For each line below that contains the word "implies", make a copy.

> _Dataset entries_:
>>>

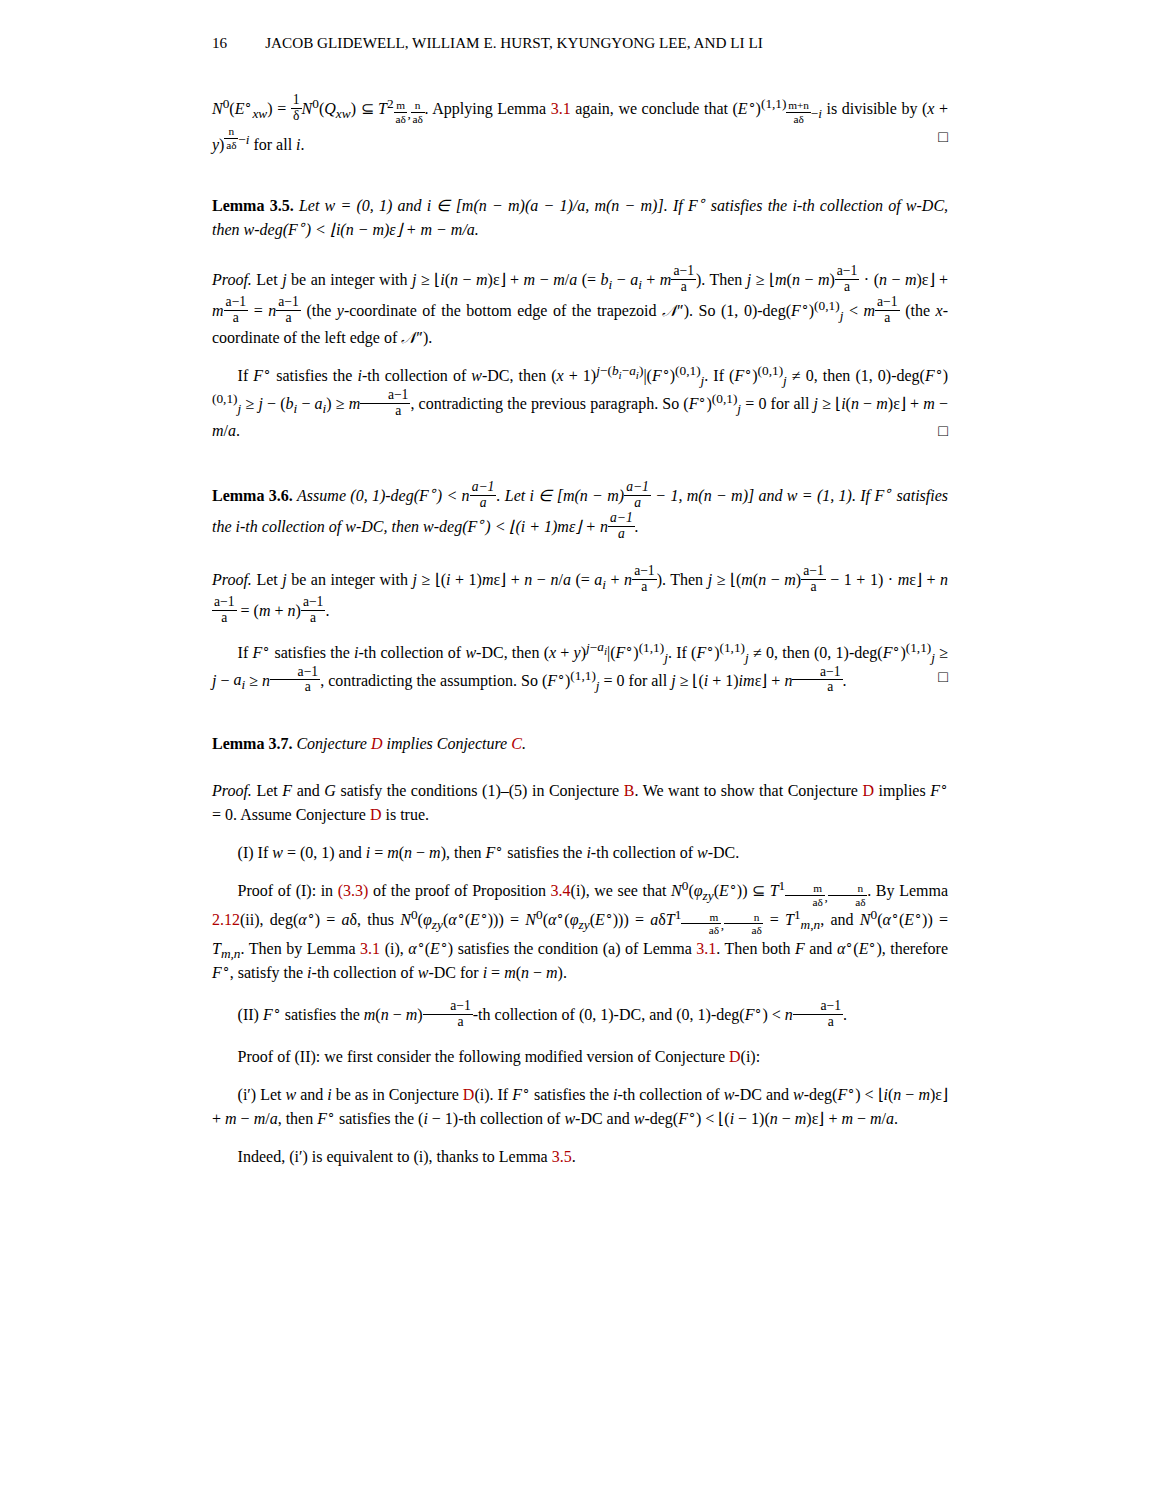16 JACOB GLIDEWELL, WILLIAM E. HURST, KYUNGYONG LEE, AND LI LI
N0(E∘xw) = 1 δ N0(Qxw) ⊆ T2maδ,naδ. Applying Lemma 3.1 again, we conclude that (E∘)(1,1)m+n aδ−i is divisible by (x + y)naδ−i for all i. □
Lemma 3.5. Let w = (0, 1) and i ∈ [m(n − m)(a − 1)/a, m(n − m)]. If F∘ satisfies the i-th collection of w-DC, then w-deg(F∘) < ⌊i(n − m)ε⌋ + m − m/a.
Proof. Let j be an integer with j ≥ ⌊i(n − m)ε⌋ + m − m/a (= bi − ai + ma−1 a). Then j ≥ ⌊m(n − m)a−1 a · (n − m)ε⌋ + ma−1 a = na−1 a (the y-coordinate of the bottom edge of the trapezoid 𝒩″). So (1, 0)-deg(F∘)(0,1)j < ma−1 a (the x-coordinate of the left edge of 𝒩″).
If F∘ satisfies the i-th collection of w-DC, then (x + 1)j−(bi−ai)|(F∘)(0,1)j. If (F∘)(0,1)j ≠ 0, then (1, 0)-deg(F∘)(0,1)j ≥ j − (bi − ai) ≥ ma−1 a, contradicting the previous paragraph. So (F∘)(0,1)j = 0 for all j ≥ ⌊i(n − m)ε⌋ + m − m/a. □
Lemma 3.6. Assume (0, 1)-deg(F∘) < na−1 a. Let i ∈ [m(n − m)a−1 a − 1, m(n − m)] and w = (1, 1). If F∘ satisfies the i-th collection of w-DC, then w-deg(F∘) < ⌊(i + 1)mε⌋ + na−1 a.
Proof. Let j be an integer with j ≥ ⌊(i + 1)mε⌋ + n − n/a (= ai + na−1 a). Then j ≥ ⌊(m(n − m)a−1 a − 1 + 1) · mε⌋ + na−1 a = (m + n)a−1 a.
If F∘ satisfies the i-th collection of w-DC, then (x + y)j−ai|(F∘)(1,1)j. If (F∘)(1,1)j ≠ 0, then (0, 1)-deg(F∘)(1,1)j ≥ j − ai ≥ na−1 a, contradicting the assumption. So (F∘)(1,1)j = 0 for all j ≥ ⌊(i + 1)imε⌋ + na−1 a. □
Lemma 3.7. Conjecture D implies Conjecture C.
Proof. Let F and G satisfy the conditions (1)–(5) in Conjecture B. We want to show that Conjecture D implies F∘ = 0. Assume Conjecture D is true.
(I) If w = (0, 1) and i = m(n − m), then F∘ satisfies the i-th collection of w-DC.
Proof of (I): in (3.3) of the proof of Proposition 3.4(i), we see that N0(φzy(E∘)) ⊆ T1maδ,naδ. By Lemma 2.12(ii), deg(α∘) = aδ, thus N0(φzy(α∘(E∘))) = N0(α∘(φzy(E∘))) = aδT1maδ,naδ = T1m,n, and N0(α∘(E∘)) = Tm,n. Then by Lemma 3.1 (i), α∘(E∘) satisfies the condition (a) of Lemma 3.1. Then both F and α∘(E∘), therefore F∘, satisfy the i-th collection of w-DC for i = m(n − m).
(II) F∘ satisfies the m(n − m)a−1 a-th collection of (0, 1)-DC, and (0, 1)-deg(F∘) < na−1 a.
Proof of (II): we first consider the following modified version of Conjecture D(i):
(i′) Let w and i be as in Conjecture D(i). If F∘ satisfies the i-th collection of w-DC and w-deg(F∘) < ⌊i(n − m)ε⌋ + m − m/a, then F∘ satisfies the (i − 1)-th collection of w-DC and w-deg(F∘) < ⌊(i − 1)(n − m)ε⌋ + m − m/a.
Indeed, (i′) is equivalent to (i), thanks to Lemma 3.5.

<<<

> _Answer to this exercise_:
Lemma 3.7. Conjecture D implies Conjecture C.
Proof. Let F and G satisfy the conditions (1)–(5) in Conjecture B. We want to show that Conjecture D implies F∘ = 0. Assume Conjecture D is true.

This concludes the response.